If the public square of the 1950s, with its handful of television networks and far fewer small magazines, was deracinated by the narrowness of acceptable avenues of inquiry and a deeply anti-intellectual postwar climate, then our public square is deracinated by the sheer overwhelming amount of bullshit piled up day in, day out. The internet’s responsibility for radically reshaping the media landscape explains this, in part—but also consider the total disembowelment of local media engendered by the rise of (ugh) Facebook.
The disinfo activists have spilled virtual ink like virtual blood in decrying the rise of fake news before, and after, Trump seized on the term for his own amusingly pernicious ends. But that is not what I’m talking about—it’s a kind of facet of what I’m pointing towards, but almost immaterially so, because I’m talking about criticism, which has never really been the stuff of popular concern.
What none of the emergent little mags have figured out is how to effectively separate themselves from this onslaught of discourse. Partisan Review could do it in the 1950s because they operated in a different media landscape. Today’s little mags can’t, because they’re powerless against the onslaught while remaining hopelessly dependent on it. That’s an impossible situation, in a world-historical sense, and that so much quality work comes out regardless is a kind of triumph. But it does not change the reality of the deracinated public square. In fact, despite its higher aims, all this work participates in that deracination. It cannot do anything but participate, and yet, I maintain, criticism must go on all the same. (More about that in later installments.)

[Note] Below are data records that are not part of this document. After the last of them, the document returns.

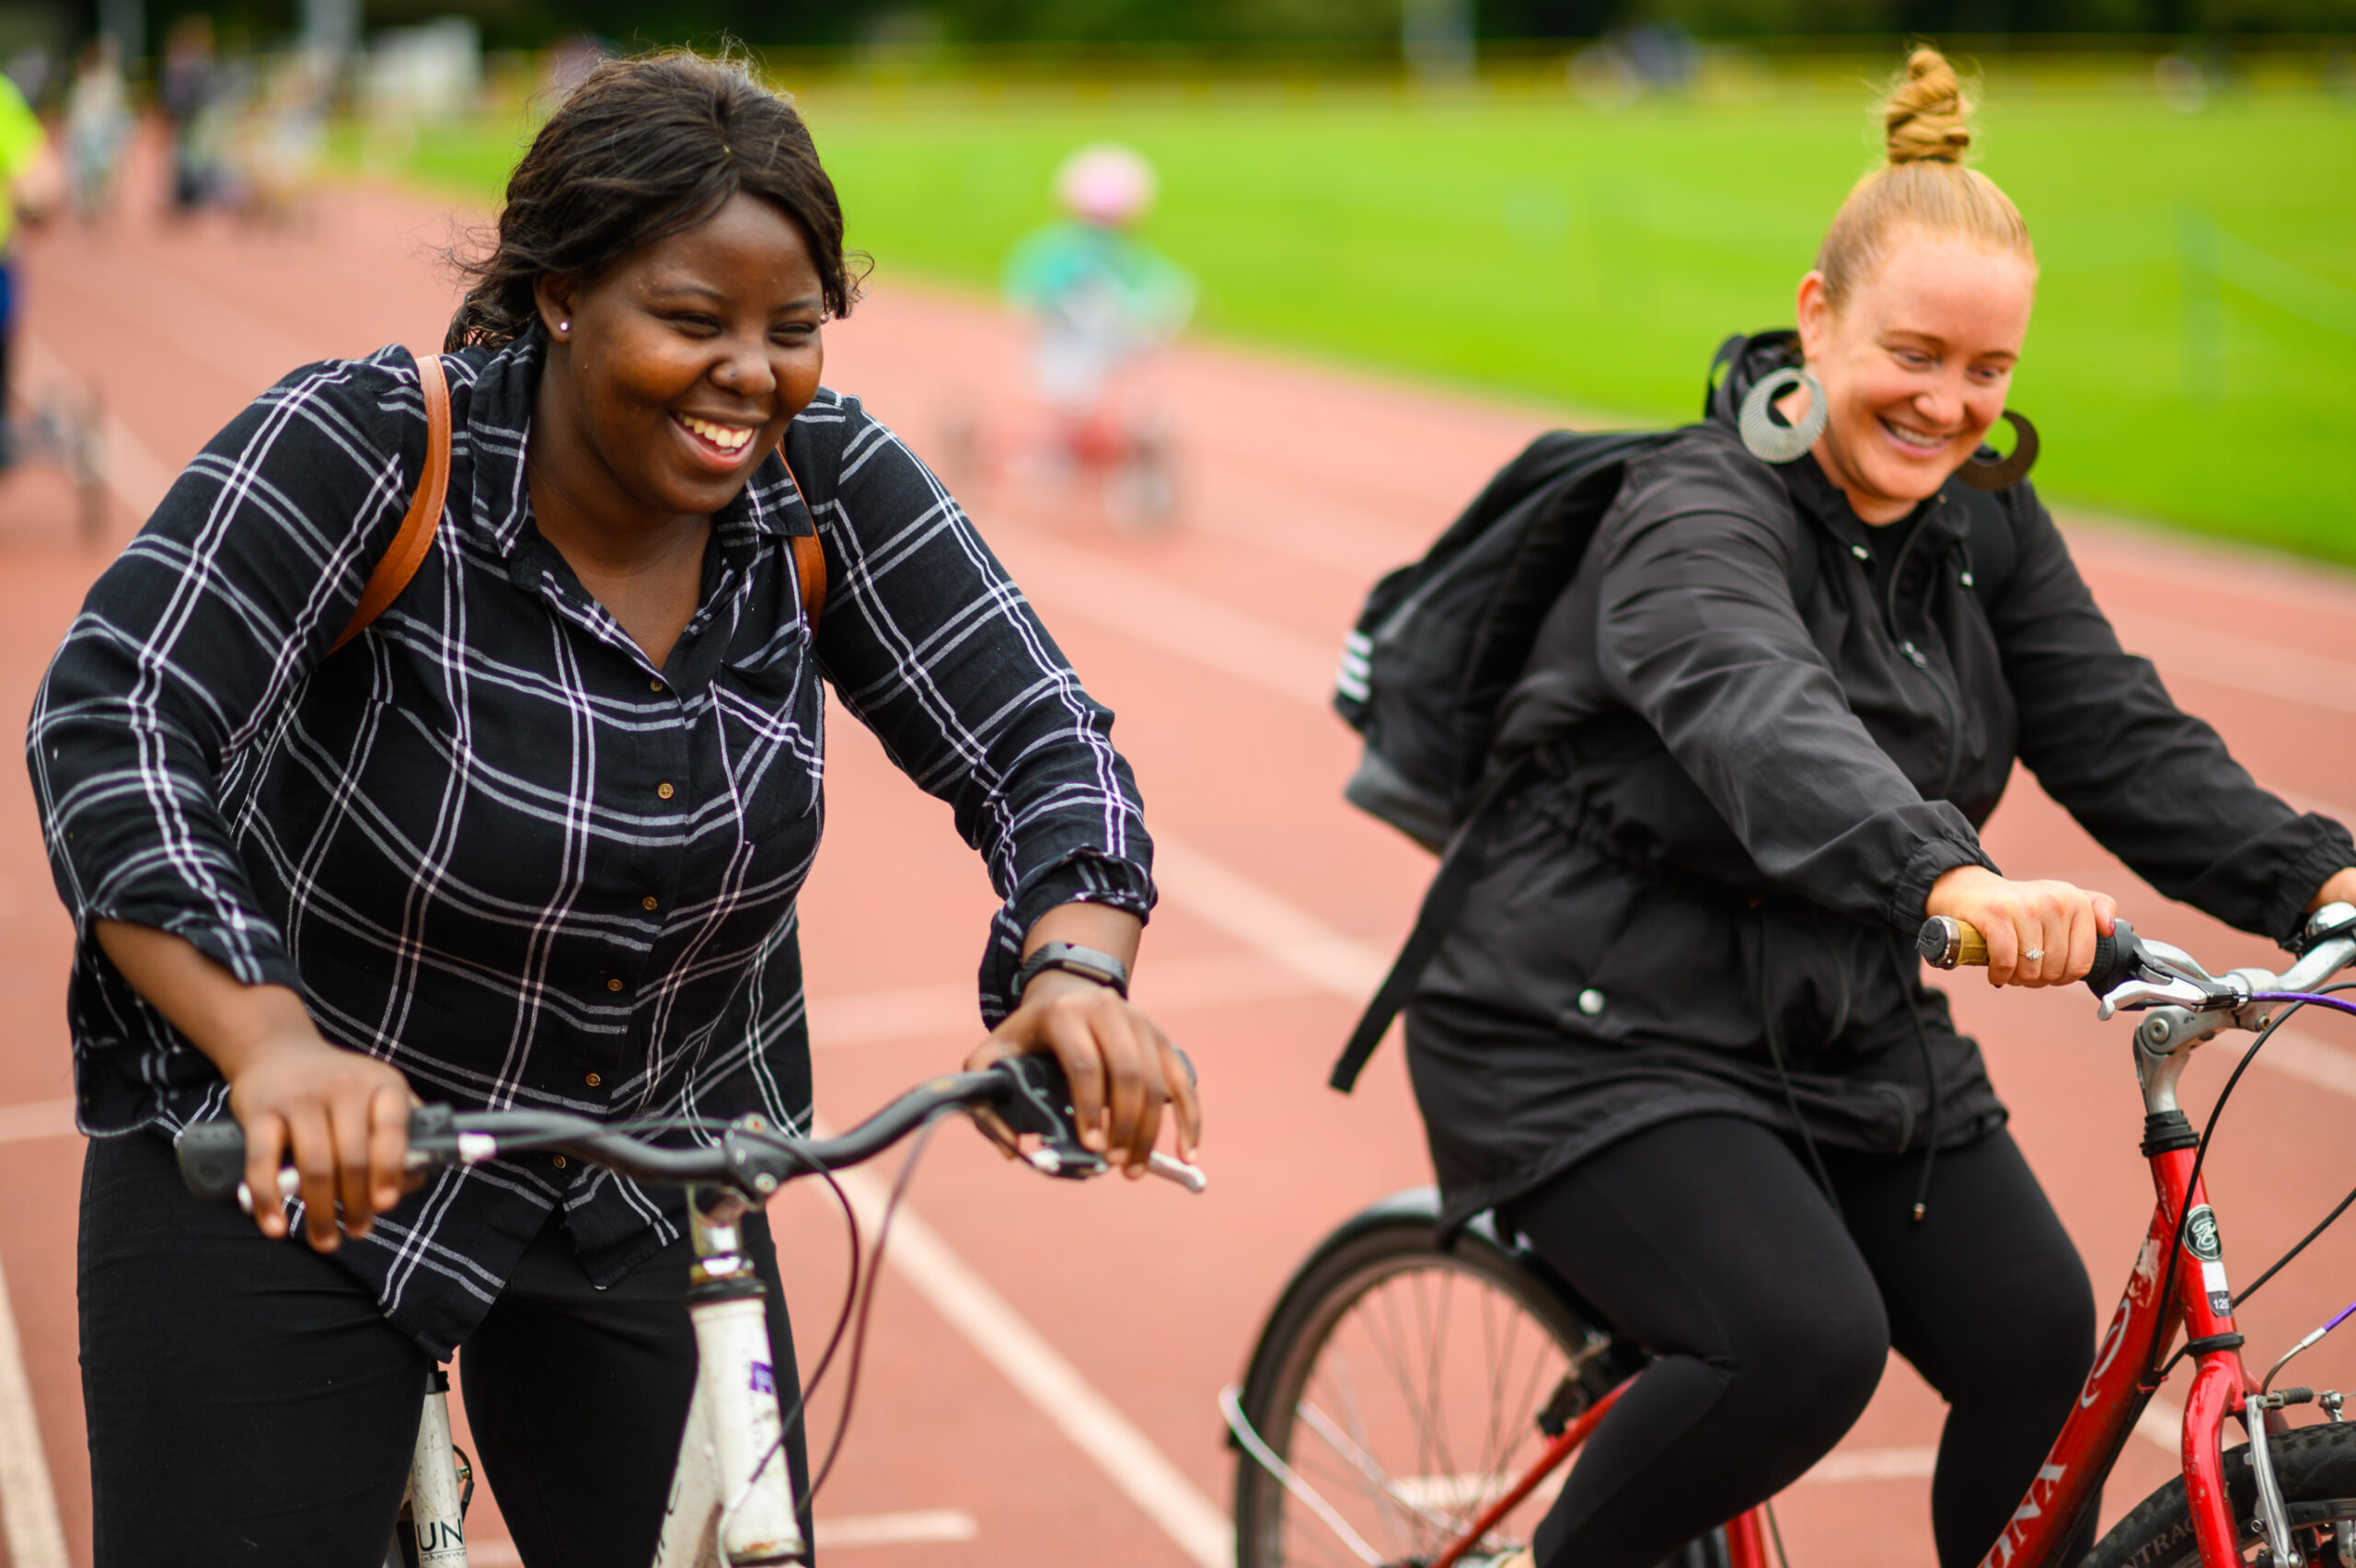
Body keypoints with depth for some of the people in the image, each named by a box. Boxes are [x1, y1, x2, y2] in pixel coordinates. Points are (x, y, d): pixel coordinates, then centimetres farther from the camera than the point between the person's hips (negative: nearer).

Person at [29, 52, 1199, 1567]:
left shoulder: (826, 485, -10)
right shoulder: (365, 448, -20)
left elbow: (1041, 741, -10)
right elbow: (109, 724, -29)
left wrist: (1077, 972, -32)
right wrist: (271, 1045, -44)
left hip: (650, 1184, 4)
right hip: (285, 1161, -3)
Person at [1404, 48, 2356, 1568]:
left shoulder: (1983, 516, 4)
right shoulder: (1699, 514, -19)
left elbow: (2118, 732, -2)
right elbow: (1764, 719, -40)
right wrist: (1949, 881, -58)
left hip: (1850, 1033, 7)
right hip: (1604, 1040, -7)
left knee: (2044, 1346, -6)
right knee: (1805, 1345, -25)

My original approach was to frame this reality in terms of authority—without authority, the critic’s pronouncements are meaningless, at least within the economy of publication. (Yes, logically, that means that this very project is meaningless, and I accept that gladly.) I intended to shape my account of the contemporary flourishing of the little magazine in terms of the loss of academic authority, a byproduct of the hollowing out of the university, a Quixotic attempt to establish a separate system of authority. Countless examples of this maneuvering abound, and I will not point to a single one, because the truth is that something we all know: it does not matter. A new publication emerges proclaiming itself different than the last five like it, yet the bylines are familiar. Despite my naysaying, I am truly glad that these publications exist, if for no other reason than it gives me something to read on Sunday afternoons.
That seems a deadeningly pessimistic way to conclude this installment, and yet I maintain that criticism must go on all the same for the simple reason that we are in a crisis of authority. There is no way around it. No number of new little magazines will change that reality, but I would never suggest that we should look around, admit it, and give up the game. The best advice I would give to a new little magazine would be this: you will fail to keep yourself apart from the crowd, but you need to pretend nonetheless that you are doing something different, and then you need to try to do something different even though you will likely achieve only partial success at best. Contemporary criticism will fail, it cannot not fail, but it doesn’t have to be boring. Liveliness won’t save us, but we should never sacrifice it, even when all the odds are against us.